A Russian photographer has captured the images and stories of people who find a life of isolation in the wilderness preferable to the madness of society. The story of his work is making its way around the internet again this month.

    

“I was traveling in search for people who have decided to escape from social life and live all alone in the wild nature, far away from any villages, towns or other people,” Danila Tkachenko says on his website.

    

“The main characters of my project violate social standards for different reasons. By a complete withdrawal from society they go to live alone in the wild nature, gradually dissolving in it and losing their social identity.”

    

“While exploring their experience, it is important for me to understand if one is able to break free from social dependence and get away from the public to the subjective – and thus, to make a step towards oneself.”

    

“I am concerned about the issue of internal freedom in the modern society: is it at all reachable, when you’re surrounded by social framework all the time?”

    

“School, work, family – once in this cycle, you are a prisoner of your own position, and have to do what you’re supposed to. You should be pragmatic and strong, or become an outcast or a lunatic. How to remain yourself in the midst of this?”

    

“I grew up in the heart of the big city, but I’ve always been drawn to wildlife – for me it’s a place where I can hide and feel the real me, my true self, out of the social context.”

Tkachenko’s 120-page photo-book titled Escape – which includes quotes from the Russian and Ukrainian “Escapers” – begins with the following quote:

“Man does not need society at all, it’s the society that needs man. Society is a forced measure of protection and survival. Unlike a gregarious animal, man must live alone – in nature among animals, plants and in contact with them.”~ Andrey Tarkovsky.
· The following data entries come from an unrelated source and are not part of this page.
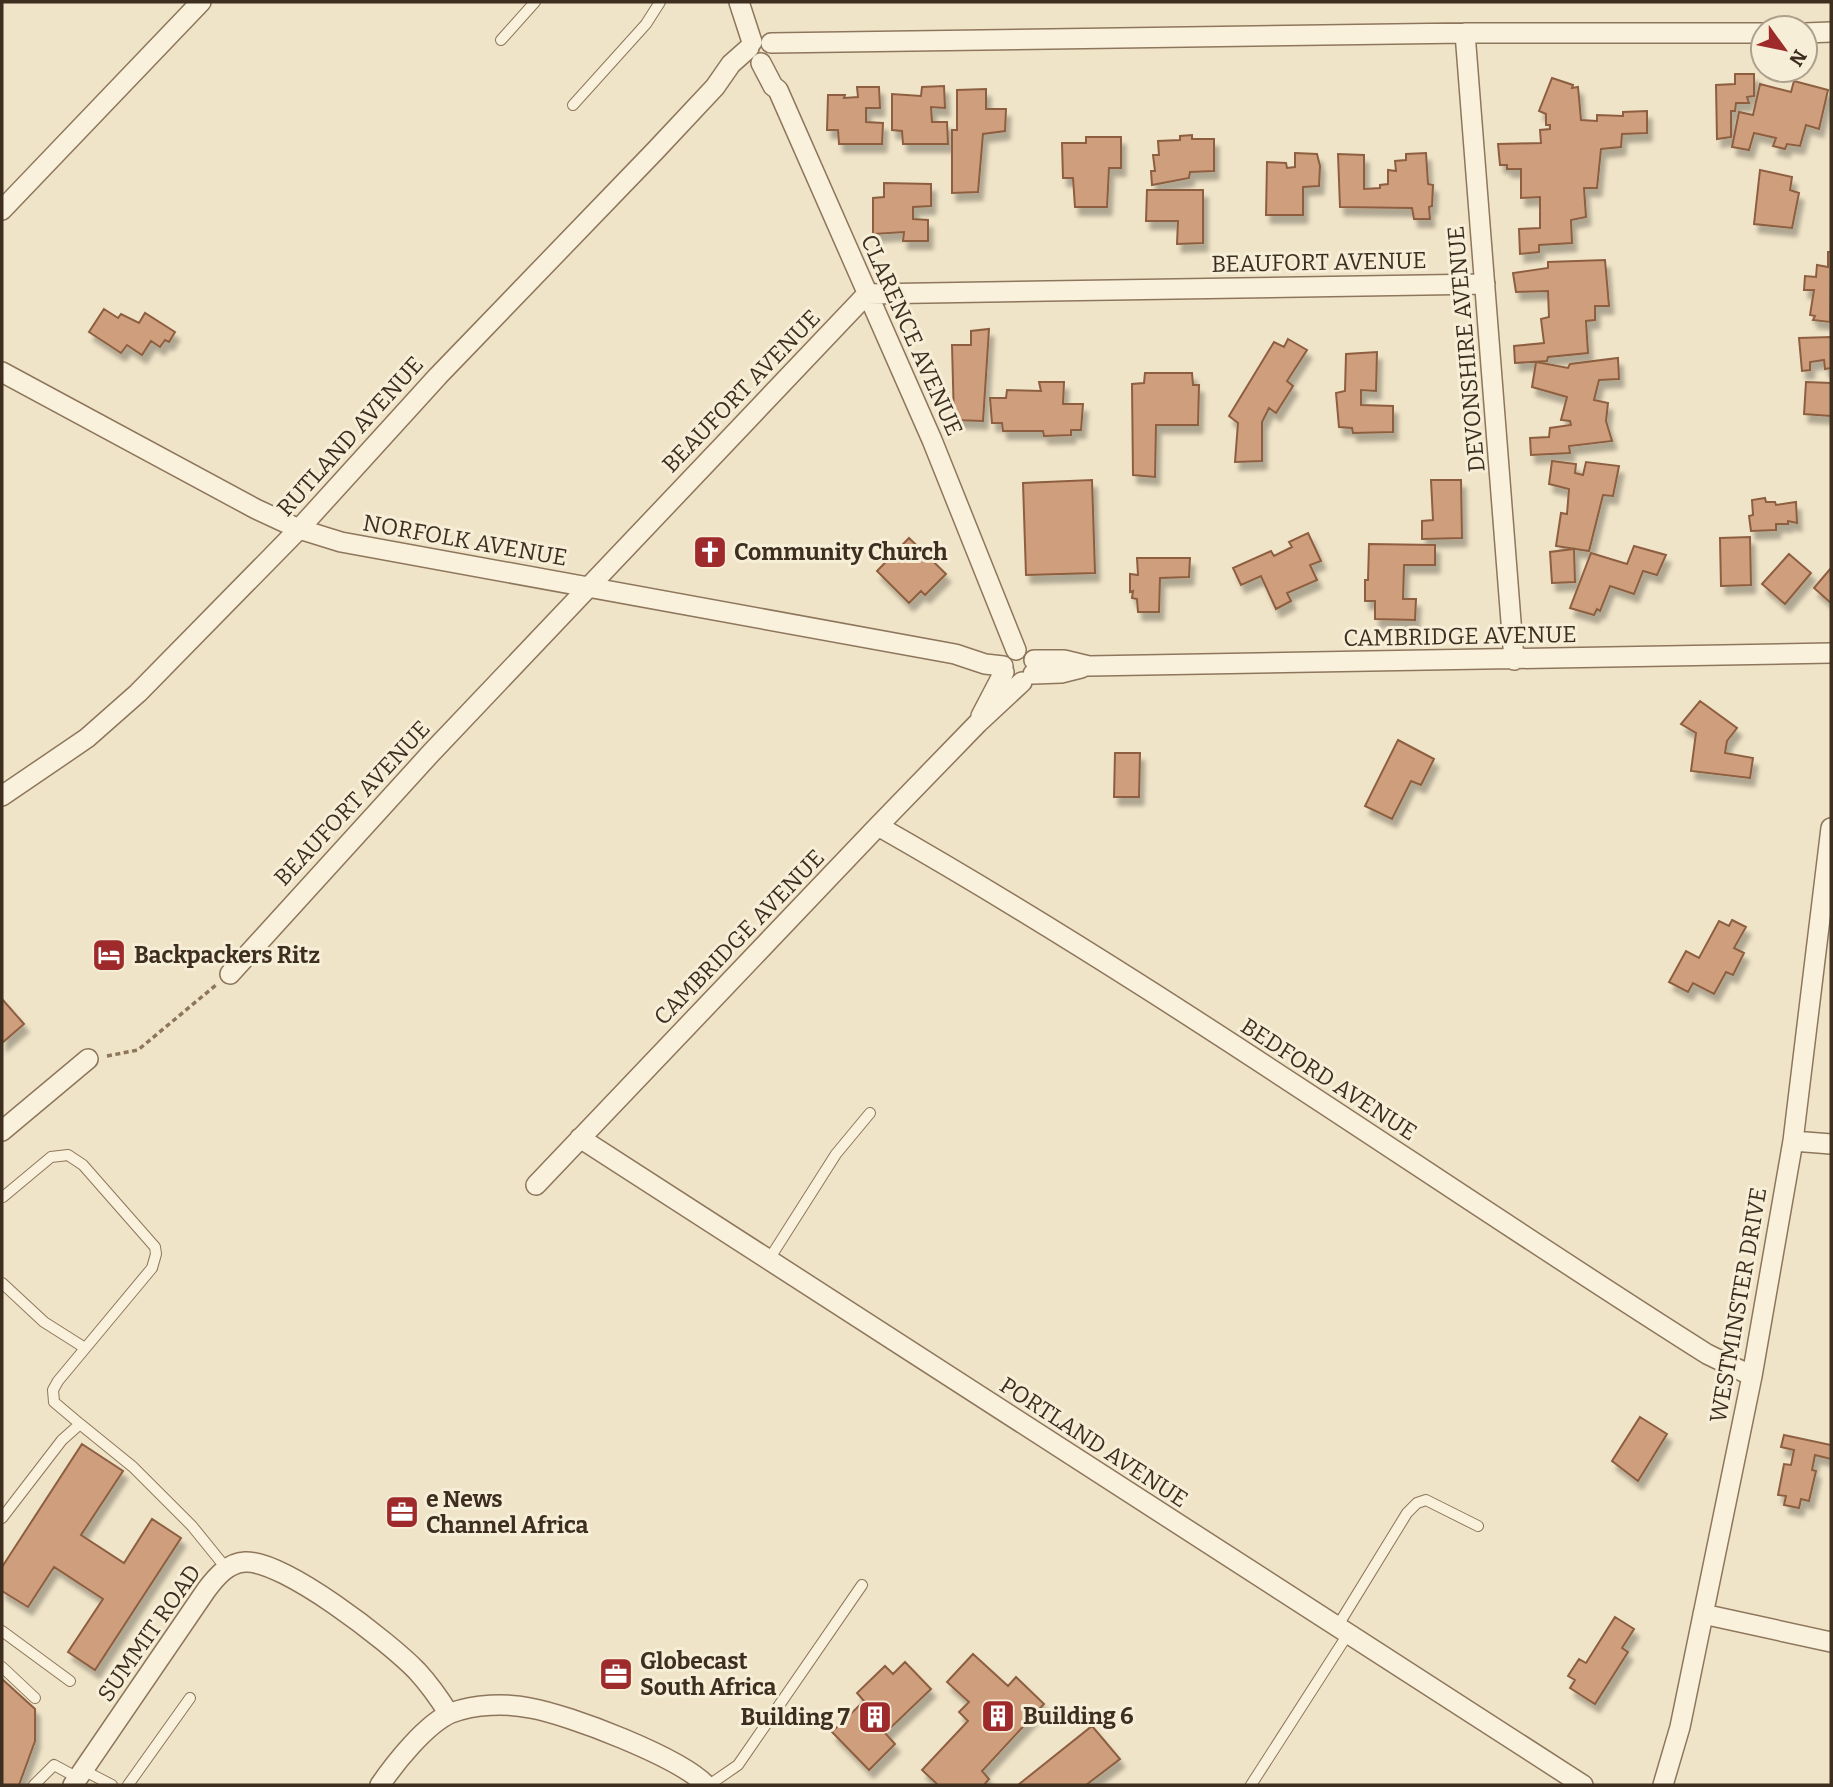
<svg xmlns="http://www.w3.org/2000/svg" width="1833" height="1787" font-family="Bitter,serif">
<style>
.building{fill:#cf9f7d;stroke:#8d5f41;stroke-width:2;filter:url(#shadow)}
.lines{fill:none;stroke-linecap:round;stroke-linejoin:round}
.service-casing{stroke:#8d765c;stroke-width:12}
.minor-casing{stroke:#8d765c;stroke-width:22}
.path{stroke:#8d765c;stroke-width:3.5;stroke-dasharray:5 3.5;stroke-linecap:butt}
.service{stroke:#faf1dc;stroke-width:10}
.minor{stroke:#faf1dc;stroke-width:19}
.labels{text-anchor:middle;stroke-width:6;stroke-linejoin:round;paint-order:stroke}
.street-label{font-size:23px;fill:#3d2e20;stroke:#f7eed8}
.poi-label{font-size:23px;font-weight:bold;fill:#3d2e20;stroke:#f7eed8;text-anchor:start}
</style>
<defs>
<filter id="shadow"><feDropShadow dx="4.5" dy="8" stdDeviation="2" flood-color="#0004"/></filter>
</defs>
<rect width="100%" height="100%" fill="#f0e4c8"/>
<!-- building -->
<path class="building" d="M1735 74H1754V96L1747 97 1749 103H1736L1735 111H1731V137L1717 139 1716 85 1735 84Z
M1552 78 1573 85 1572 88 1578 87 1581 120 1597 121V115L1623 116V112L1647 111V133L1622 134 1621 147 1601 149 1597 188H1584L1586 217 1571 220 1572 243 1539 245V252L1520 254 1519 229 1540 228V197L1521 198V169H1507V165H1500L1498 144 1541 143 1540 130 1550 129V125H1546V114L1539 111Z
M1794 81 1828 90 1819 129 1806 125 1800 146 1787 144 1785 149 1773 146 1776 138 1754 133 1749 150 1732 147 1739 112 1753 115 1760 84 1791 92Z
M944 86 945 108 931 107 932 122H947L948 144H903L902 131 892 130V94L921 96 922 87Z
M857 87H879L880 108H866V122L883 123 882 144H839L838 130H827L828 95H845L844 98 858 97Z
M986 89V109H1006L1005 131 983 134 978 192 952 193V130H957V90Z
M1192 135V139H1214V171L1190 172 1189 178 1152 185 1151 171H1155L1153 155H1159L1158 141 1180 140V136Z
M1086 137H1121V168H1109L1107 207H1075L1073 178H1063L1062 143H1086Z
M1295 153 1317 154 1320 166 1319 186 1303 187V215H1266L1267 162 1286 163 1287 168 1295 167Z
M1426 153 1428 184 1433 185 1432 206 1429 207 1430 219H1414L1412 208 1340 207 1338 154 1364 155V189L1380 188V185L1388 184V170L1396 171 1395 161 1406 160V154Z
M1760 170 1792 177 1790 190 1799 193 1792 228 1754 224Z
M884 183 931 184V206L913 207V219L928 220V241H903L904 232 873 234V198L884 197Z
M1147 190H1203V243L1177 244 1178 221H1146Z
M1828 252H1831L1830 322 1813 320 1815 316 1810 315 1814 290H1804L1805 276 1816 277 1817 265 1828 267Z
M1605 260 1609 306H1595V320L1586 321 1588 353 1548 357 1547 361 1515 363 1514 346 1544 343 1541 319 1549 317 1548 291 1516 292 1513 273 1548 268V262Z
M104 309 118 318 121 314 139 323 145 313 175 332 169 342 165 340 160 347 151 341 142 355 127 345 121 353 89 332Z
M989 329 983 421 954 420 952 345H971V331Z
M1831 337V368L1825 369 1824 360 1810 362V370L1802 371 1799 338Z
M1288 339 1307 350 1287 381 1293 386 1276 413 1269 408 1262 422V461L1235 462 1238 423 1229 416 1274 342 1284 347Z
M1377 352 1376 391 1361 390V405L1393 406V432L1353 433 1352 428 1339 427 1336 393 1345 391 1346 354Z
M1618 358 1619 379 1599 380 1594 400 1608 403 1606 421 1612 441 1569 446 1570 453 1531 455 1530 438 1549 437 1550 428 1571 425 1570 421 1561 420 1567 397 1532 387 1536 362 1568 368 1570 364Z
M1145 373H1192L1193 385H1199L1198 425H1156L1155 477 1133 475 1132 384 1144 383Z
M1039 382H1064L1063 404H1083L1081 430H1071V435L1044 436 1043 431H1003L1002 423H992L990 398H1006L1007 390 1041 391Z
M1806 382 1831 383V416L1804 414Z
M1552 461 1576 464 1575 473 1583 475 1586 462 1619 466 1613 496 1603 495 1589 551 1556 546 1561 513 1567 514 1569 489 1549 484Z
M1092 480 1095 573 1026 575 1023 483Z
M1431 480H1461L1462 538 1422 539V521L1433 520Z
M1765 498 1766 502H1775L1776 505 1796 502 1797 523 1788 521V524H1776V530L1751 531 1749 516 1753 515 1752 500Z
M1308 533 1321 561 1310 565 1317 580 1287 593 1291 601 1276 609 1261 576 1241 585 1233 568 1271 551 1274 556 1292 547 1289 542Z
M1750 537 1751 585 1721 586 1720 538Z
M909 538 946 574 925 595 921 591 909 603 877 571Z
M1369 544 1435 545V565H1404L1403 599H1416L1415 620 1375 619V601H1365V580H1368Z
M1634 546 1666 555 1657 575 1643 571 1634 594 1610 586 1600 611 1597 609 1594 615 1570 608 1591 553 1627 564Z
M1574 549 1575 582 1552 583 1550 552Z
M1789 554 1811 573 1785 604 1762 584Z
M1137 558H1190L1189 577 1160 578 1159 612H1138L1137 599 1132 598 1133 591 1130 592V574L1138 575Z
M1831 568V603L1814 588Z
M1700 701 1737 728 1727 741 1725 753 1753 758 1750 778 1691 771 1696 733 1681 724Z
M1398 740 1434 759 1421 785 1411 781 1392 819 1365 806Z
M1115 753H1140L1139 797H1114Z
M1732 920 1746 927 1734 948 1744 953 1733 975 1726 972 1714 994 1693 983 1688 992 1669 982 1686 951 1699 958 1719 921 1729 926Z
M2 999 24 1024 2 1043Z
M1640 1417 1667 1434 1638 1481 1612 1461Z
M1784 1435 1831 1445V1459L1815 1455 1812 1470 1816 1471 1809 1501 1801 1499 1799 1508 1784 1505 1786 1496 1778 1495 1784 1464 1791 1465 1794 1450 1781 1447Z
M82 1444 123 1471 81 1535 124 1563 152 1519 181 1538 95 1670 68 1652 103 1599 54 1567 28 1607 2 1591V1567Z
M1615 1617 1634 1629 1622 1648 1628 1652 1595 1704 1570 1688 1575 1680 1568 1676 1579 1659 1586 1663Z
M973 1654 1008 1686 1016 1677 1044 1704 982 1771 989 1779 984 1785H938L922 1770 968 1721 959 1712 969 1702 947 1682Z
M905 1662 931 1689 885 1733 895 1744 869 1770 832 1732 864 1701 857 1693 885 1666 893 1674Z
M2 1679 35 1709V1741L19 1785H2Z
M1092 1726 1120 1759 1086 1785H1018Z"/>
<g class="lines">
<!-- service casing -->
<g class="service-casing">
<path id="service" d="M501 40 535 2
M573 105 646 24 660 2
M2 1195 3 1197 51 1157 68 1155 83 1165 155 1247 156 1254 152 1268 58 1381 53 1390 54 1402 80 1424
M768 1261 836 1154 870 1113
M2 1283 44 1322 85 1348
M2 1518 62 1440 80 1424 133 1467 192 1526 226 1568
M1337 1627 1407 1513 1417 1503 1426 1500 1478 1526
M2 1631 70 1681
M2 1667 35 1698
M83 1770 112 1785
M34 1785 54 1765 78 1778
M128 1785 190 1698
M709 1785 738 1765 862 1585
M1251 1785 1348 1634"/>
</g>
<!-- minor casing -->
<g class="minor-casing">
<path id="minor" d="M739 2 752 42
M1465 33 1514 660
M1805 33 1831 32
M771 43 1465 33H1763
M761 63 773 86 778 90 932 440 1016 650
M2 210 201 2
M2 372 256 509 299 529 341 542 955 654 985 664 1003 666
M1034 660H1064L1089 666 1831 653
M1033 674 1061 673 1081 668
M981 716 1004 672
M2 796 87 738 138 693 299 529 438 376 655 151 715 87 731 64 749 48
M878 826C1163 988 1430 1179 1707 1354L1752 1376
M230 974 432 752 867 294 1485 284
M2 1131 88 1059
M580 1138 1583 1785
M1793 1141 1831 1144
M536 1185 878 826 978 723 1022 682
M1703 1614 1831 1642
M73 1785 207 1589C217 1576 228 1563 245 1562 284 1560 389 1642 417 1671 429 1684 439 1698 449 1714
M380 1785C395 1763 426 1724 451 1713 475 1704 506 1703 530 1708 570 1715 679 1757 706 1785
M1663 1785 1680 1727 1752 1376 1793 1141 1831 828"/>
</g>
<!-- path -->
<path class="path" d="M107 1056 138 1050 216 985"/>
<!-- service -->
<use href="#service" class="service"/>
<!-- minor -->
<use href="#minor" class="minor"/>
</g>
<!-- icons -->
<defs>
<g id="church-square" transform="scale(1.75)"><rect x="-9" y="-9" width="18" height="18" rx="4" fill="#9e2a2b" stroke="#f7eed8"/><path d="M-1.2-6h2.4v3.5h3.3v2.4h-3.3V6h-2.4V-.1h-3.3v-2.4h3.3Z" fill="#fff"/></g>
<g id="hotel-square" transform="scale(1.75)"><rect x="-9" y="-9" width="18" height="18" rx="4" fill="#9e2a2b" stroke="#f7eed8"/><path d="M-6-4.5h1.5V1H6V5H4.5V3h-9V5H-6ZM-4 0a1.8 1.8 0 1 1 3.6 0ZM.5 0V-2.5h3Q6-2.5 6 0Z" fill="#fff"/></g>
<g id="office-square" transform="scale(1.75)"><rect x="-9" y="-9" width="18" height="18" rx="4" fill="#9e2a2b" stroke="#f7eed8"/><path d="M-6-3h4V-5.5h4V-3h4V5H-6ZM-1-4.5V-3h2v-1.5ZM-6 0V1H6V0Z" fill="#fff"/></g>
<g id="building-square" transform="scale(1.75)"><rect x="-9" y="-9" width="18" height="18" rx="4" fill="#9e2a2b" stroke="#f7eed8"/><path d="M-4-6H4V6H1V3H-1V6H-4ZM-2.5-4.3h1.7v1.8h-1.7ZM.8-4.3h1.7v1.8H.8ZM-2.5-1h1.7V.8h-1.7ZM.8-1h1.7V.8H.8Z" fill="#fff"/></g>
</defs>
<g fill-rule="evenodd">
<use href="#church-square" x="710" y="552"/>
<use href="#hotel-square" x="109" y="955"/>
<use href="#office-square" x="402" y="1512"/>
<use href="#office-square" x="616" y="1674"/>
<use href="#building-square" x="998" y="1716"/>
<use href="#building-square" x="875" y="1717"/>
</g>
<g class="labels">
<!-- street labels -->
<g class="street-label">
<text transform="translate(1319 262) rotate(-1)" y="8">BEAUFORT AVENUE</text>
<text transform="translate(912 335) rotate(66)" y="8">CLARENCE AVENUE</text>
<text transform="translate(1466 349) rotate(-95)" y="8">DEVONSHIRE AVENUE</text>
<text transform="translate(741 391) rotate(-46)" y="8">BEAUFORT AVENUE</text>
<text transform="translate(350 436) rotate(-48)" y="8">RUTLAND AVENUE</text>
<text transform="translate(465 540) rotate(10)" y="8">NORFOLK AVENUE</text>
<text transform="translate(1460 636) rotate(-1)" y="8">CAMBRIDGE AVENUE</text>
<text transform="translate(352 803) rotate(-47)" y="8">BEAUFORT AVENUE</text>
<text transform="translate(739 937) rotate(-46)" y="8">CAMBRIDGE AVENUE</text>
<text transform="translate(1329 1079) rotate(33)" y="8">BEDFORD AVENUE</text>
<text transform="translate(1738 1305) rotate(-80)" y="8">WESTMINSTER DRIVE</text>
<text transform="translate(1094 1442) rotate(33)" y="8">PORTLAND AVENUE</text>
<text transform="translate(149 1633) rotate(-55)" y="8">SUMMIT ROAD</text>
</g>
<!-- poi labels -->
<g class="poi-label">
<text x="734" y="560">Community Church</text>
<text x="134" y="963">Backpackers Ritz</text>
<text x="426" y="1507">e News<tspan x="426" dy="26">Channel Africa</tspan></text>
<text x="640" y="1669">Globecast<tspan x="640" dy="26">South Africa</tspan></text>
<text x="1023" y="1724">Building 6</text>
<text x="850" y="1725" text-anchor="end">Building 7</text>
</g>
</g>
<!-- border -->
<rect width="1833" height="1787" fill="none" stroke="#3d2e20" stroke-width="7"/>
<!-- north arrow -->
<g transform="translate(1784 49) rotate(123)"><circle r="33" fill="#f7eed8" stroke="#ada18e" stroke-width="2"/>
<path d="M0-5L12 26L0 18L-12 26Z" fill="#9e2a2b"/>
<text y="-10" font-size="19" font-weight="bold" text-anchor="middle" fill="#3d2e20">N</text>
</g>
</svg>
Let’s Go ‘Into the Wild’ Together

I couldn’t disagree with Tkachenko’s assessment more – that one must live the life of a hermit to find one’s self, one’s true nature. We’re social creatures by nature, aren’t we? Prisoners say solitary confinement is the worst punishment they could imagine, and babies die when left untouched in incubators.

    

Even Christopher McCandless – who decided he preferred being alone in the wilderness to feeling alone and out of place in cities and suburbs – admitted loneliness was not ideal. Shortly before he died alone on a bus in Alaska, he wrote in his diary – “HAPPINESS IS ONLY REAL WHEN SHARED.”

While I have nothing but respect for these brave deserters of civilization, I find their hermitage extremely depressing. It is a sad commentary on the state of society, that humans would rather live in painful isolation than participate in the insanity of the system they were born into.

I hope one day there will be enough of us fed up that we can escape “Into the Wild together and learn to live in harmony. We did it for 2 million years before the advent of agriculture. Let’s try to make society a desirable place to live again.